Two of our (Discovery's Analysis team's) products are [[ http://discovery.wmflabs.org/ | the Discovery Dashboards ]] and [[ https://meta.wikimedia.org/wiki/Discovery/Analytics#Public_Datasets | the Data ]] that those dashboards use (e.g. https://datasets.wikimedia.org/aggregate-datasets/portal/portal_pageviews.tsv). Our "[[ https://phabricator.wikimedia.org/diffusion/WDGO/ | golden ]] (retriever)" repository is a collection of R scripts that run MySQL and Hive queries to fetch data, perform additional post-processing steps, and write the data out to the various directories in [[ https://datasets.wikimedia.org/aggregate-datasets/ | aggregate-datasets ]] ([[ https://datasets.wikimedia.org/aggregate-datasets/portal/ | portal/ ]], [[ https://datasets.wikimedia.org/aggregate-datasets/external_traffic/ | external_traffic/ ]], [[ https://datasets.wikimedia.org/aggregate-datasets/search/ | search/ ]], [[ https://datasets.wikimedia.org/aggregate-datasets/maps/ | maps/ ]], and [[ https://datasets.wikimedia.org/aggregate-datasets/wdqs/ | wdsqs/ ]]).

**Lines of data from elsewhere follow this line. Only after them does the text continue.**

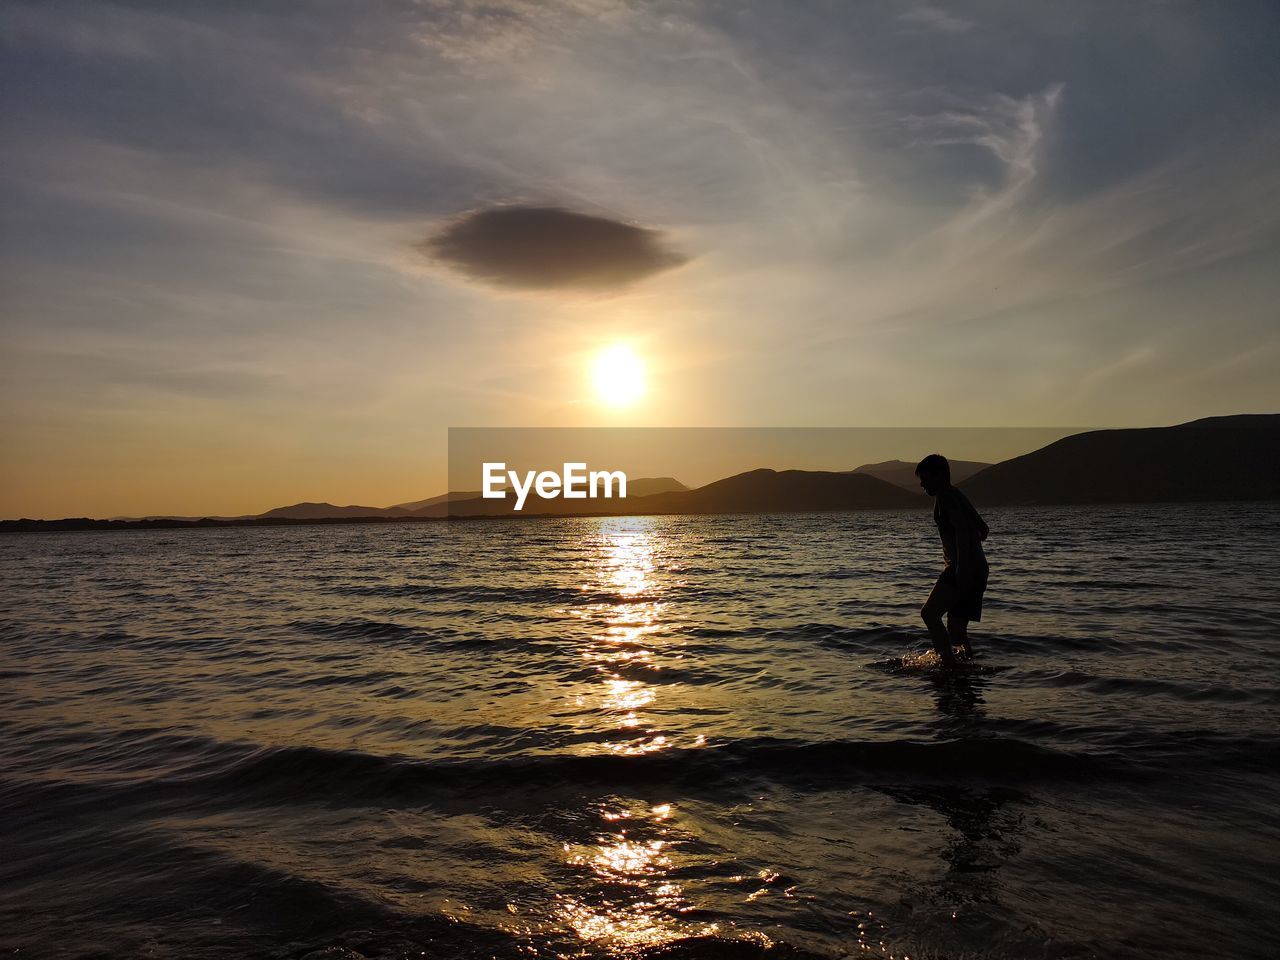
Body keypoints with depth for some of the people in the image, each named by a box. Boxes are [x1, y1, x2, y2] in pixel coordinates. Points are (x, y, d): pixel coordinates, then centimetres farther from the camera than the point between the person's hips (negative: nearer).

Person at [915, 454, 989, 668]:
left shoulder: (946, 495, -7)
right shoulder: (957, 496, 23)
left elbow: (962, 529, -22)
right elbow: (983, 529, 29)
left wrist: (961, 568, -28)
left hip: (963, 569, -10)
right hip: (977, 571, 10)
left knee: (929, 613, -20)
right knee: (956, 631, 12)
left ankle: (949, 664, -24)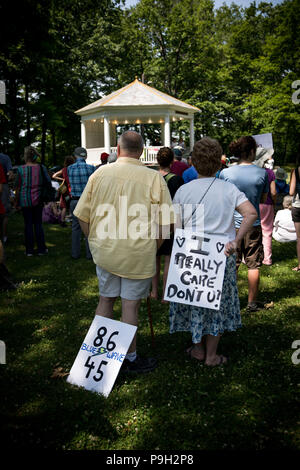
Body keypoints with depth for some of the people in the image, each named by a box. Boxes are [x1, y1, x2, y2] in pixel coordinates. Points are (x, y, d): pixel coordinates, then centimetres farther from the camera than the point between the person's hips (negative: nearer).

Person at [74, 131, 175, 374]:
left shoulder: (100, 173, -1)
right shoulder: (154, 177, -9)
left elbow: (83, 217, 3)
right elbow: (163, 225, -10)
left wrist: (97, 242, 15)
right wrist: (151, 249, 5)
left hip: (104, 251, 4)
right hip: (138, 254, -3)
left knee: (106, 299, 18)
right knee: (131, 305, 8)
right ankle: (130, 358, 23)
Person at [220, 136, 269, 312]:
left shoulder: (225, 173, -6)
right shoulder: (262, 173, -6)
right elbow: (264, 200, 4)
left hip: (231, 225, 1)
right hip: (253, 225, -1)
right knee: (254, 265, 11)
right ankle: (252, 302, 20)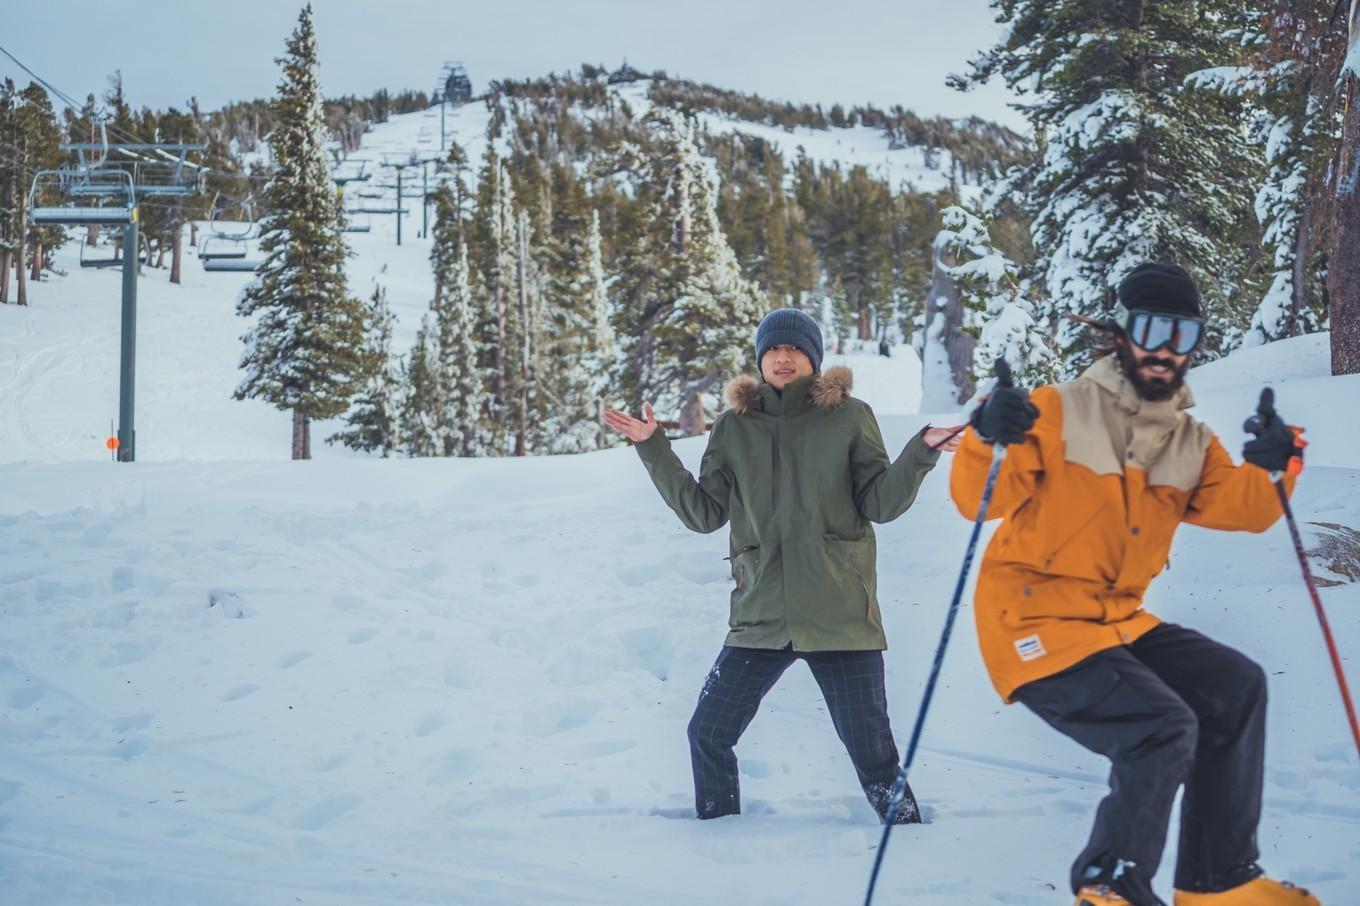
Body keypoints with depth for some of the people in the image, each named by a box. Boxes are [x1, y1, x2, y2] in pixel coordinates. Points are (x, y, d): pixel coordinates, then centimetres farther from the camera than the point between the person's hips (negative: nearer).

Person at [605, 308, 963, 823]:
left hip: (839, 615, -3)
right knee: (707, 736, 5)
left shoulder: (848, 417, 3)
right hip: (761, 616, 3)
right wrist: (653, 449, 4)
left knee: (872, 752, -3)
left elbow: (880, 503, -1)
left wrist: (922, 452, -16)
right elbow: (704, 513, 9)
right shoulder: (735, 427, 9)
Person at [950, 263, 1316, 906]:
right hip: (1034, 623, -8)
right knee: (1164, 727, -23)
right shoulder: (1059, 412, -9)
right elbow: (980, 500, -16)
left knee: (1236, 687, 5)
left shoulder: (1190, 443, 11)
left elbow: (1241, 510, 1)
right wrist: (989, 442, -36)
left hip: (1117, 621, 8)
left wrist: (1268, 468, -18)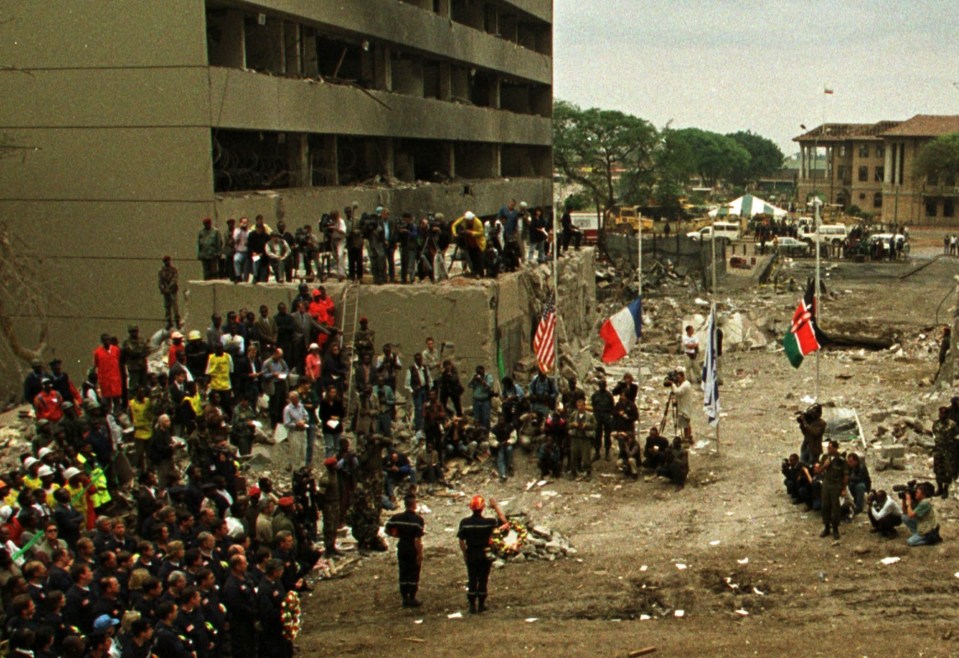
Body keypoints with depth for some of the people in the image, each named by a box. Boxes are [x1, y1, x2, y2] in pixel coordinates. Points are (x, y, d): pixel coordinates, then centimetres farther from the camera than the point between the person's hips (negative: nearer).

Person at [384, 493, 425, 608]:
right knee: (413, 575, 5)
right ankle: (412, 599, 6)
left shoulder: (397, 518, 0)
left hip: (402, 548, 5)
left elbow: (387, 530, 6)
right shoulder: (418, 519, -15)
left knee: (403, 574, 12)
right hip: (413, 550, -5)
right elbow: (418, 539, -19)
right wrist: (420, 555, -15)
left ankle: (405, 599, 17)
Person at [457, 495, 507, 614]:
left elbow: (461, 541, -4)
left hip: (471, 555, 1)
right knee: (483, 580, 8)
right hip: (484, 555, -1)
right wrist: (496, 507, 7)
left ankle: (472, 605, 10)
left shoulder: (465, 523, -9)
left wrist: (465, 554, 9)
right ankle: (481, 605, 13)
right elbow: (504, 521, 2)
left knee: (472, 580, 9)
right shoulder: (488, 522, -13)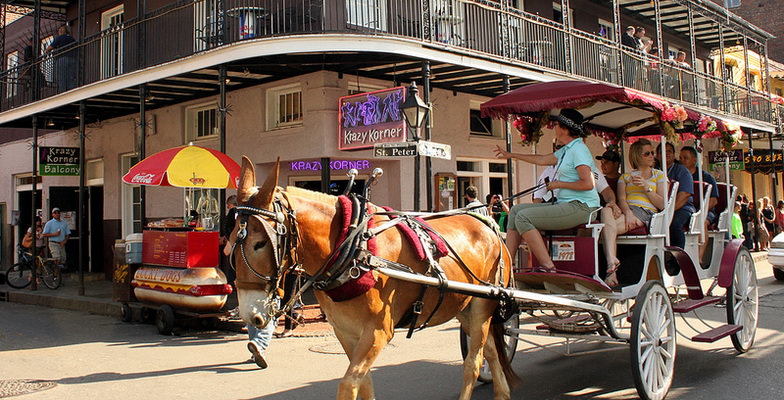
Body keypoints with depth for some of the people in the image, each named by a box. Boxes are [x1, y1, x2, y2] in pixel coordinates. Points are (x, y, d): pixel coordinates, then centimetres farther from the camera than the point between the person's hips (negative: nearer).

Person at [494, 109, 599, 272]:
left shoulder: (578, 150, -13)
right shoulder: (566, 150, 18)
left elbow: (588, 184, -22)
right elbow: (541, 160, 33)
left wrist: (559, 184, -10)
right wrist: (511, 155, 41)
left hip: (580, 207, -10)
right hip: (564, 203, 10)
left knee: (523, 217, -20)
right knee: (515, 210, 6)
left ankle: (549, 269, -22)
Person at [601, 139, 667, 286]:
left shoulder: (659, 175, 20)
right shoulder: (625, 177, 25)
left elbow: (662, 204, 9)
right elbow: (621, 199, 6)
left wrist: (646, 186, -4)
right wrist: (627, 212, -16)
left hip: (645, 212, -3)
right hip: (626, 210, 3)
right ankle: (611, 261, -44)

When we make patches to golden (e.g. changes to existing code or adding new scripts for fetching new data), we should have a better system for checking & verifying those changes than manually running subsets of code in an SSH session. And even then, there might be mistakes that we don't catch. Like when we expect a date format "YYYY-MM-DD" but [[ https://gerrit.wikimedia.org/r/#/c/310048/ | a missing step ]] causes dates to be written as "YYYYMMDD", or when we're storing the fetched data in an object called "data" but instead try to [[ https://gerrit.wikimedia.org/r/#/c/310044/ | write an nonexistent object to disk ]]. These are small mistakes that would be caught through continuous integration and unit tests for data.
The goal of this task is two-fold:
- [ ] To refactor **golden** to have data quality control that checks for:
- Formats and types (e.g. character when expecting numeric)
- Acceptable values
- Whether the data can be written to disk (e.g. are we trying to append data that has columns that the existing dataset file doesn't have?)
- Whether data can be backfilled (currently, there's an unknown issue that prevents us from backfilling the way we hope to, so we must do it manually)
- [ ] To implement CI so that patches to golden undergo an automated build like other WMF products have (e.g. MediaWiki, Wikipedia.org Portal, and Analytics Refinery Source).
**Note** that I don't actually know whether it's possible for us to have a "[[ https://wikitech.wikimedia.org/wiki/Jenkins | jenkins-bot ]]" that can execute R code on stat1002, but if it's not possible then perhaps we can hack together an alternative solution.